Aunque en las postrimerías de tu vida la memoria próxima empezaba un poco a desfallecer, guardabas un nítido recuerdo de tus experiencias pasadas, de aquello que te construyó como persona, de la historia reciente de nuestro país, que sin ti sería diferente y más gris. Bastaba con un comentario tres veces rebelde para que retomaras el hilo de la conversación. Cuando me veías el lazo amarillo en la solapa me apretabas más fuerte la mano que no me habías soltado desde el principio del encuentro y me decías: "¿Como lo tenemos eso, los sacaremos, no? ¡Los tenemos que sacar! Contad conmigo para lo que convenga!". Y la cara te cambiaba, te brillaba de otra manera y te imaginabas corriente por las calles del pueblo, cómo corriste hacia la plaza Major cuando se proclamó la República, aquel abril de 1931 lleno de libertad.

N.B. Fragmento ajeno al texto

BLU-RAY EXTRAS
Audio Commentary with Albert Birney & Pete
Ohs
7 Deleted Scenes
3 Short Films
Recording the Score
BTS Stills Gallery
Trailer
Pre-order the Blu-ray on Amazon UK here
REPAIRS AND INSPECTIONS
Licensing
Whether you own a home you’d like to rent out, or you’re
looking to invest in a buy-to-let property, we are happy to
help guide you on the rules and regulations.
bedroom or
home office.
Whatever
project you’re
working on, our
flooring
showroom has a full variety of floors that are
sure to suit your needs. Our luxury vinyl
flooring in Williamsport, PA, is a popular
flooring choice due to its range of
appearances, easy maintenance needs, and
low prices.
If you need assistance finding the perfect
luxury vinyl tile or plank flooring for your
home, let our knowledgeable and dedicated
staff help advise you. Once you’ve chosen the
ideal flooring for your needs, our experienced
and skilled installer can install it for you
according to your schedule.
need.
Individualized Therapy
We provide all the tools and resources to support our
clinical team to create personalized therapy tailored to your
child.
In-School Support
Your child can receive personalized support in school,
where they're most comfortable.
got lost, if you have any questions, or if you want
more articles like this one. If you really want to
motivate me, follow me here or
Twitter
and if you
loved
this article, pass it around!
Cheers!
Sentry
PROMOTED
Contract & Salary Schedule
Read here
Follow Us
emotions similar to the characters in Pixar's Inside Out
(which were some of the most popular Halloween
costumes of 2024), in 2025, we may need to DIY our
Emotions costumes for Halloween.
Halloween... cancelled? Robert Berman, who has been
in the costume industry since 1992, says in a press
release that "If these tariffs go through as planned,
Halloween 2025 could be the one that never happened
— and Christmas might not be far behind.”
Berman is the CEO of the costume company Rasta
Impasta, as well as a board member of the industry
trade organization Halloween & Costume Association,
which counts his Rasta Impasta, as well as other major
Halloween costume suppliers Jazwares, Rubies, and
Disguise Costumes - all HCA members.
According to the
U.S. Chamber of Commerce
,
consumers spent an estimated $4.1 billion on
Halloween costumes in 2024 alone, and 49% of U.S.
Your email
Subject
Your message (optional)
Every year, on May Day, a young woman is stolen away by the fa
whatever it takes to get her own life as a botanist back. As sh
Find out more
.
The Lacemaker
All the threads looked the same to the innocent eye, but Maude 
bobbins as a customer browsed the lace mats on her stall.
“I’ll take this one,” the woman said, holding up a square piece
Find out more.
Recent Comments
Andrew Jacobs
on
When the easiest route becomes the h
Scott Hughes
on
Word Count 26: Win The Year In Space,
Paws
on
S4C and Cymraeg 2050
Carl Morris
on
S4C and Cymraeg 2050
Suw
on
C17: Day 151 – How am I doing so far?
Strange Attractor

Tenías dieciséis años y toda una vida por anticipado. Un mes de abril has querido también irte, justo lo día antes del aniversario de aquella proclamación histórica que te marcó para siempre.

Llegaste al campo de exterminio en un vagón de ganado, en un tren a las tres de la madrugada y a 22 grados bajo cero. Te has ido cuidada por los que te aman, tranquilito y en el calor de tu lecho. En tu Priorat querido. Para siempre llevaré conmigo nuestras meriendas en los Guiamets. Las manos cogidas, en silencio. Las conversaciones y reflexiones. Las veces que te cantaba. Las muchas veces que me sonreías. El paisaje común que amamos. El Siurana, el Ebro. El concierto homenaje en Luz de Gas que tanta ilusión te hizo y toda engalanada que viniste hacia Barcelona en silla de ruedas. Aquella sensación de tener en ti una tercera abuela... Rezumabas justicia, dignidad. Con la revolución en el corazón fuiste siempre a votar, 1 de octubre incluido. El ejemplo de tu vida infinitamente coherente y valiente me acompañará siempre. Hoy que seguramente se te recordará sobre todo por tu valentía y por tu coraje, inmensos, ahora yo querría evocar tu dulzura, porque las personas más fuertes son las más tiernas. Gracias, Neus. Te debemos una República.